Bolt/Glovo-style city simulator — pre-revenue, no historical data to seed with. Phase F+.
Multi-tenancy in prod (DoorDash pattern) — overkill for MVP 0; test_tenant column per Phase E spec is already the right scope.
Switching off Playwright in favour of Cypress — no benefit; cost is real.

5. Risks

#	Risk	Likelihood	Impact	Mitigation
R1	B1 fix breaks existing E2E that happened to land on Unmatched Route and still asserted some element	L	M	grep E2E for `/(consumer)/home`; update specs same commit
R2	Removing `!.env.example` whitelist breaks a dev who clones fresh and needs the example for reference	L	L	Keep `.env.example` in repo (it’s in git); only removed from docker build context
R3	Adding Playwright `webServer` slows `verify-local.sh` from 30s → 90s	M	L	Run smoke only locally (3 specs); full suite nightly
R4	Sentry Session Replay at 100% on-error overwhelms free tier	L	M	Start at 0.2; tune after first week
R5	openapi-diff false positives from hey-api version bumps	M	L	Pin hey-api version; allowlist schema version bumps

6. Success criteria

Phase 0: 1 full consumer flow green on local AND cloud by 2026-04-21 18:00
Phase 1: verify-local.sh runs web-build smoke + E2E smoke; ≤90 sec total; blocks commit on pageerror
Phase 2: Sentry shows FE session replays on error; Checkly pages on critical path regression within 5 min

7. Decisions needed from user

Q1 — Proceed with Phase 0 now (all 8 steps before demo)?

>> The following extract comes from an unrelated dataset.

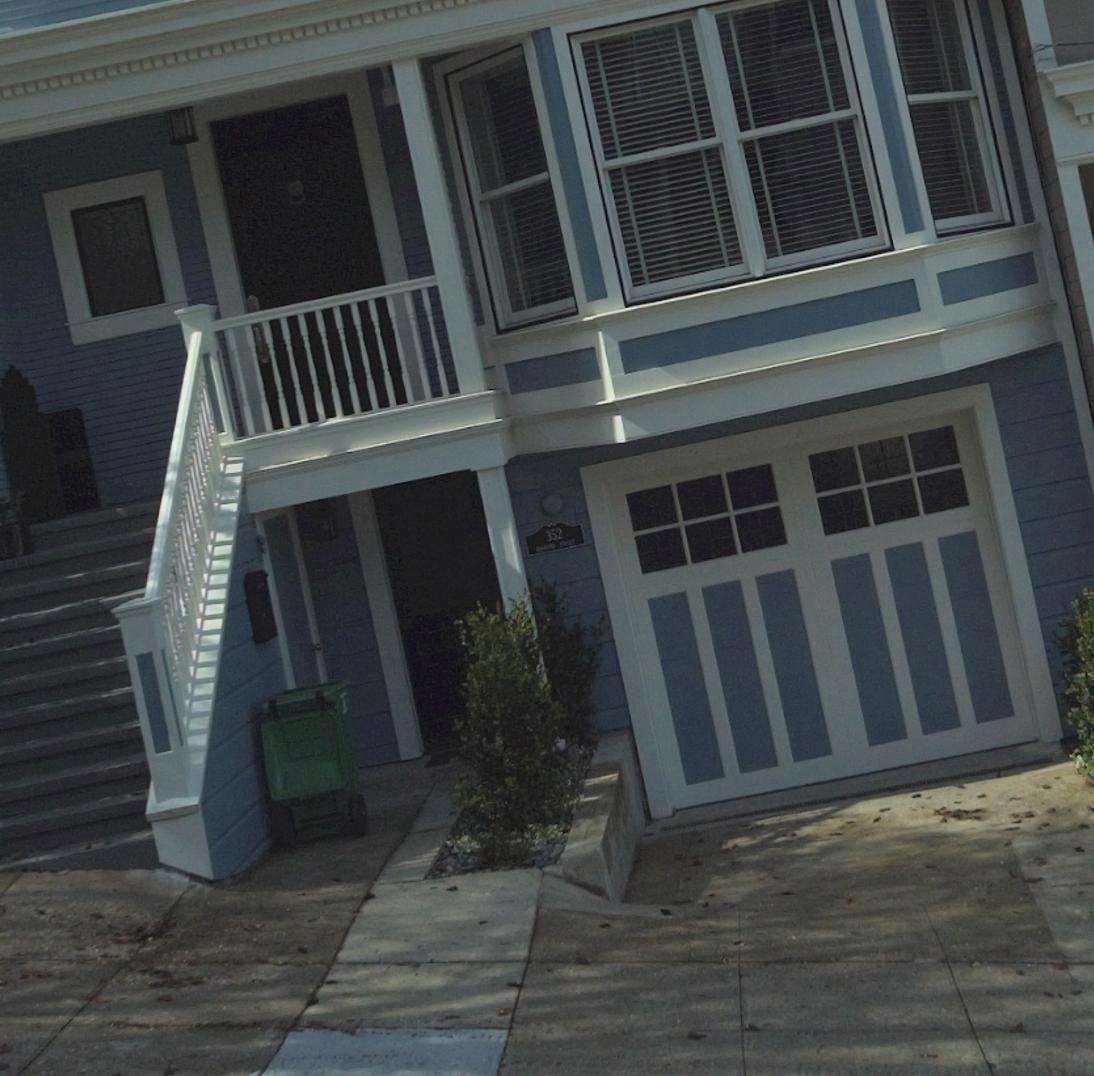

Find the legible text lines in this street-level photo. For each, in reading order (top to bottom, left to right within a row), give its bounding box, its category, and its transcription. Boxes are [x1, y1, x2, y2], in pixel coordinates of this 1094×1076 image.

[543, 526, 566, 544] StreetNumber: 352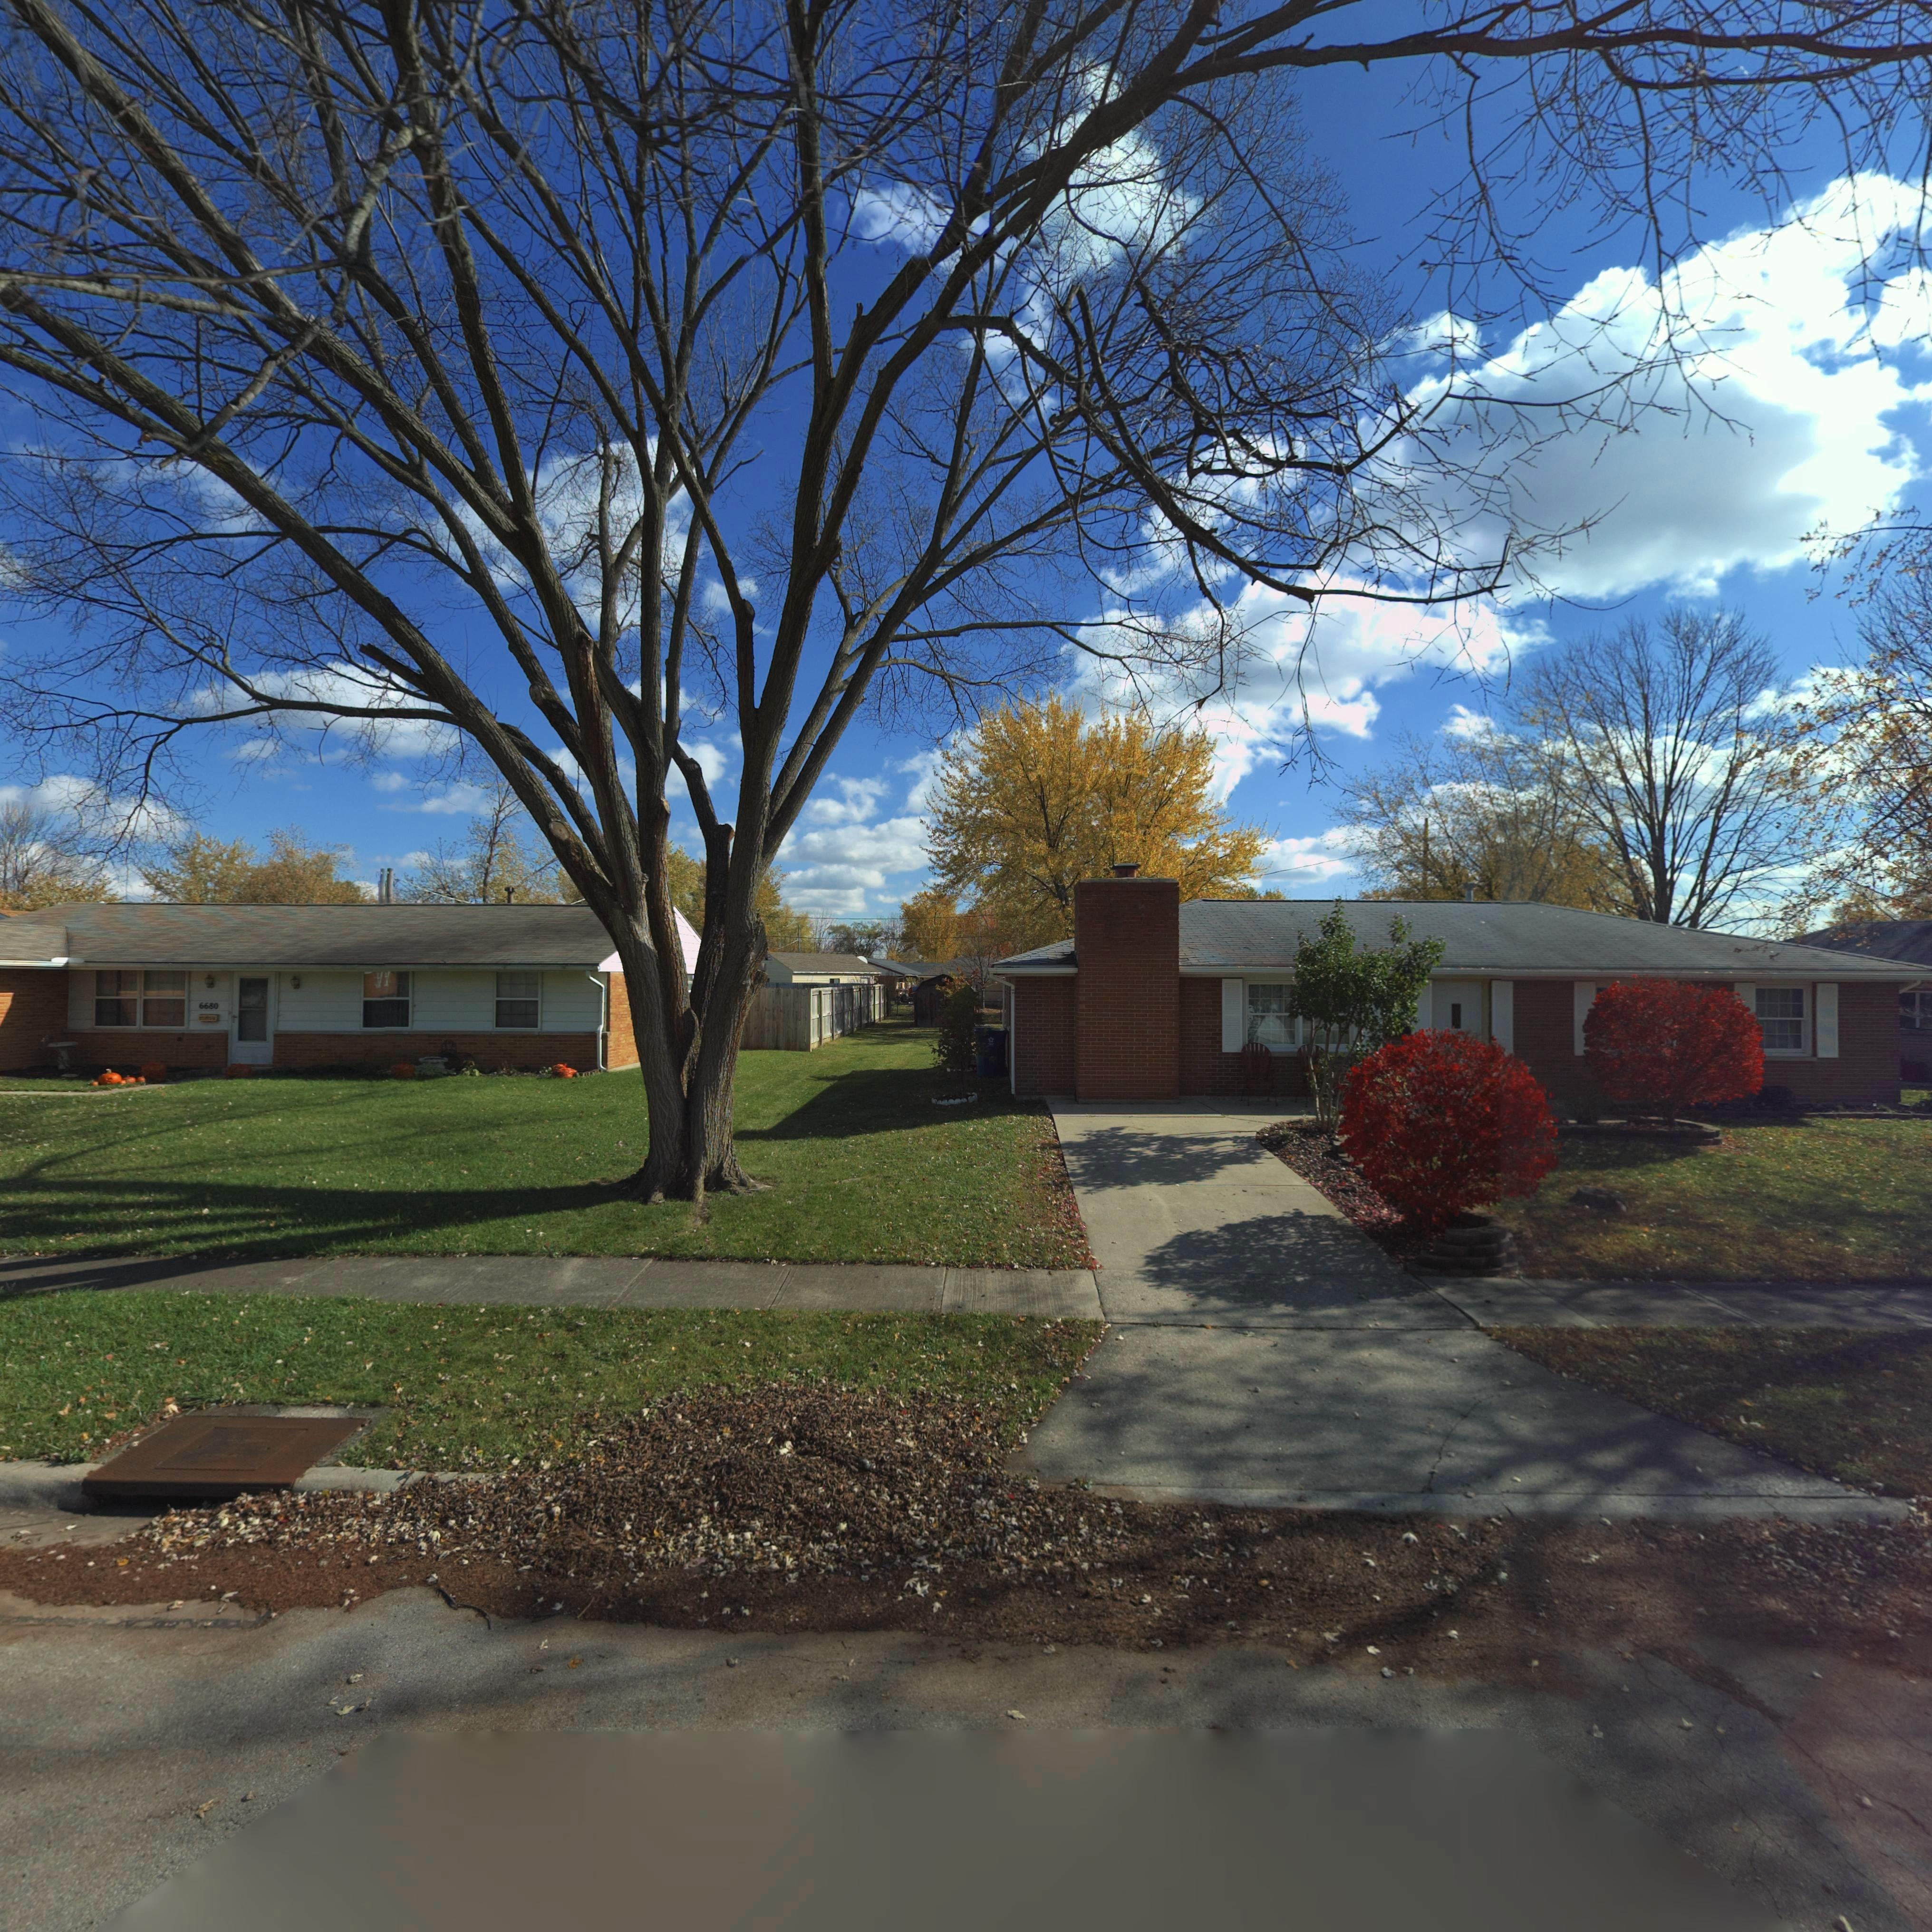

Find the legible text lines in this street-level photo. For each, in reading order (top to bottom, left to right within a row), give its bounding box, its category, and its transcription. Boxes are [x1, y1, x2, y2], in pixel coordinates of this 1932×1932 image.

[199, 1002, 218, 1009] StreetNumber: 6680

Or only P0.1–P0.4 (app + infra essentials, skip test-suite cleanup)?
Q2 — Phase 1 post-demo: scope as above (~1 day of work) or trim? Specifically: does P1.3 (unblock 132 Playwright specs) feel worth 2-3 hrs today?
Q3 — Phase 2 Maestro + Checkly + visual regression — approve as post-MVP-0 sprint target, or defer?
Q4 — Do I write this spec to docs/specs/2026-04-21-rock-solid-fe-be-design.md (current location, matches repo convention) or move to docs/superpowers/specs/ (superpowers default)?

Awaiting confirmation — no implementation until user says “proceed” (or proceed P0 only / modify: …).